Through the Gift of Chess, students received chessboards as well as software they could use to practice on their own. Makofsky said parents started sending in photos of kids playing chess by the light of a cellphone in their bunk beds at the shelters and hotels where they stayed.
Gomez was a strong student back in Colombia. She earned good grades, took swimming lessons and played in a music group. Then last summer, her parents – who ran a nonprofit for displaced people – started receiving death threats from militants. Her mother told her they were going on vacation, although it quickly became clear the trip was anything but. Her mother said they got lost in the Mexican desert. Thorns cut their skin as they made their way to the border.

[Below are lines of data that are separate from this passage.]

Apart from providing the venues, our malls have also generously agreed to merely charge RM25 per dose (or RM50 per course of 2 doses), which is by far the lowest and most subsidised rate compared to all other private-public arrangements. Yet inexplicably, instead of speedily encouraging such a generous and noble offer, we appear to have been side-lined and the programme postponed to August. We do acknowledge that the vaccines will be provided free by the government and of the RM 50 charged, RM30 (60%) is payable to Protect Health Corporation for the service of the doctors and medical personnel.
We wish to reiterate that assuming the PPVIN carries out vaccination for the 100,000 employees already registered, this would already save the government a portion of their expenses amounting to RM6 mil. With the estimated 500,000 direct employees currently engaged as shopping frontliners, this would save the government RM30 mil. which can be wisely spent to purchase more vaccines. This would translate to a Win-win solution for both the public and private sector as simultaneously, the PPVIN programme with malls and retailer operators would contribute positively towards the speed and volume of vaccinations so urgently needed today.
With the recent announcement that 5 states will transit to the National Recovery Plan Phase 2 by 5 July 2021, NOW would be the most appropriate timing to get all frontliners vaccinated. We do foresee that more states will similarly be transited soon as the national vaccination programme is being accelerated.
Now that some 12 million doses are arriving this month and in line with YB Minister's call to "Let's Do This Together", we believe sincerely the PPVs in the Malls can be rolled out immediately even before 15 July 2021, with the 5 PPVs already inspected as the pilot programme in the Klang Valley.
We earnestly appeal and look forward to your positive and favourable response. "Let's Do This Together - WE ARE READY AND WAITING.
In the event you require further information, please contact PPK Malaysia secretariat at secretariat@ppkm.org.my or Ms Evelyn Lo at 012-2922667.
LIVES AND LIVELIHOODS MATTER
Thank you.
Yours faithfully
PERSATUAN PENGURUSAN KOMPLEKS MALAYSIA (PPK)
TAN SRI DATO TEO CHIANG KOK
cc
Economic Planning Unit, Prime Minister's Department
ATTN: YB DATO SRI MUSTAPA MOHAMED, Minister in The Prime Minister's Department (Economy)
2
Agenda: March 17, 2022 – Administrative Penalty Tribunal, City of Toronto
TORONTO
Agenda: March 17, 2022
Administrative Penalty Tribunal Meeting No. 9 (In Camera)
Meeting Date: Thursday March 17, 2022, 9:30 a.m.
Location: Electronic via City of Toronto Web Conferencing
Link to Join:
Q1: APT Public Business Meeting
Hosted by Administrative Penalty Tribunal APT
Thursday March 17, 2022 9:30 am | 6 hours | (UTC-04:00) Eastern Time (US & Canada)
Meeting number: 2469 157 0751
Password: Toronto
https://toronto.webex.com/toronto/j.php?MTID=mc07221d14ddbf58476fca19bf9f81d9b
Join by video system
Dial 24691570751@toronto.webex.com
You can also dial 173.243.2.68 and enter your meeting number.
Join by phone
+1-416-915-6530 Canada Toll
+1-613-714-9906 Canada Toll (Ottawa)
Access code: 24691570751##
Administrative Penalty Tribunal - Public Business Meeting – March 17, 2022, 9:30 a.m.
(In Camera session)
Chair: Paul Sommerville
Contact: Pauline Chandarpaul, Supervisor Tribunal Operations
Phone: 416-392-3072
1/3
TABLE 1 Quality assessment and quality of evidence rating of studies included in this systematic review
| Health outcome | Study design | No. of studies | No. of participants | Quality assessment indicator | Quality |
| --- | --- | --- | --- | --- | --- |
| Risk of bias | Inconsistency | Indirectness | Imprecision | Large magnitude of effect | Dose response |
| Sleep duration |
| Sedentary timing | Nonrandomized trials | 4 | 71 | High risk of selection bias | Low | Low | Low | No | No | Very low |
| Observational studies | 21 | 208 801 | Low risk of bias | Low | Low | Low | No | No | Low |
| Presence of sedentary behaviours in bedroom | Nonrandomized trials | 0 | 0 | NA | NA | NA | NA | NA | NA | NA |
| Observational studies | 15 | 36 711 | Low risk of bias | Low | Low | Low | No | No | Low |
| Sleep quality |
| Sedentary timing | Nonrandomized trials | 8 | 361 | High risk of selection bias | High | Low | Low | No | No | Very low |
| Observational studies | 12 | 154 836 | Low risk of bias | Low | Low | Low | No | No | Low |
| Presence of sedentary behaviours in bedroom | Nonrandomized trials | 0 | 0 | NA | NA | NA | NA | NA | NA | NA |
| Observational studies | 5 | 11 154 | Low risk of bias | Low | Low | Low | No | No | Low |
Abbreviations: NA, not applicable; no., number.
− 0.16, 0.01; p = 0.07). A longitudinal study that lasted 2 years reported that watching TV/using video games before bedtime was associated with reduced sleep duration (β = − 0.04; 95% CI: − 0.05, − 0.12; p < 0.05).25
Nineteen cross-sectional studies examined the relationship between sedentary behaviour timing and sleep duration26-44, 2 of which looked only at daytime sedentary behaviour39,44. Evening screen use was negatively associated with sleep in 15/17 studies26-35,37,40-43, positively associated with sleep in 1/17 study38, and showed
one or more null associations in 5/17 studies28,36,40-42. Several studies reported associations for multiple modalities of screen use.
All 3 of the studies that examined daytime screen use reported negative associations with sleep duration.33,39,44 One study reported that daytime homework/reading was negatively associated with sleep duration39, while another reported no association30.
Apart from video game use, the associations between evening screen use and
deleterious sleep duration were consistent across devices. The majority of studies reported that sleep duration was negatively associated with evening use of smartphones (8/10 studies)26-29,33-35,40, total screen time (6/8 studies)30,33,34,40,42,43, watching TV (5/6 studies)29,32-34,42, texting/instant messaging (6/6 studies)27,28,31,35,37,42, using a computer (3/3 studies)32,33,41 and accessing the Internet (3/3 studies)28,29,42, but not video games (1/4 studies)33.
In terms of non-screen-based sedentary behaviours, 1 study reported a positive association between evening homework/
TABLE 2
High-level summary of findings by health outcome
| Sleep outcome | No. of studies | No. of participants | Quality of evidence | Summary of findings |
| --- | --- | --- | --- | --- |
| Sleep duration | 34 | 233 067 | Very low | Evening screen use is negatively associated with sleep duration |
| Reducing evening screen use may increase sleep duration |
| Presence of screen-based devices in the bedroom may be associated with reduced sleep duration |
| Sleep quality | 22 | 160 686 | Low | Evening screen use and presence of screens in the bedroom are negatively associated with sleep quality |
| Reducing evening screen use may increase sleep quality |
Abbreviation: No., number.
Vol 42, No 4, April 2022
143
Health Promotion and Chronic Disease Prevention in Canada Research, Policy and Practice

At the U.S. border, Gomez and her parents were temporarily separated from her two older siblings. Officials in Texas confiscated the few belongings they had and told them to board a bus to New York City. When they arrived, they were sent to a hotel in Times Square. Gomez told her mother she felt like “un ratoncito asustado,” a scared mouse. She was terrified about starting at a new school where she didn’t know anyone and couldn’t speak the language.
“They’re going to judge me, they’re going to point at me,” she worried.
But it didn’t take long for her to start settling in. Other bilingual kids helped translate for her teacher, who speaks English. She started making friends. Then, every Friday, during her chess class, she was surrounded by other Spanish-speaking students, including many who also had recently crossed the border.
Her mother, Alexandra Gomez, said she has been overwhelmed by the welcome her daughter received from the school and the chess program.
“The school – all the staff, the security, the teachers, everyone, this whole group – has this humility, a commitment, a love for the students,” she said. “For us, the immigrants, that was the biggest fear we had when we arrived at school: ‘What do they think of us?’ And they’ve received us with open arms, and with a smile.”
Although much of the discourse around migrants has focused on challenges, Bender said he also sees an inspiring story.
“I’m so in awe and impressed with each and every one of them, how far they’ve come, their strength, power, and confidence,” he said. “I think what has been missed is the amazing gift we’ve been given from these kids and their courage.”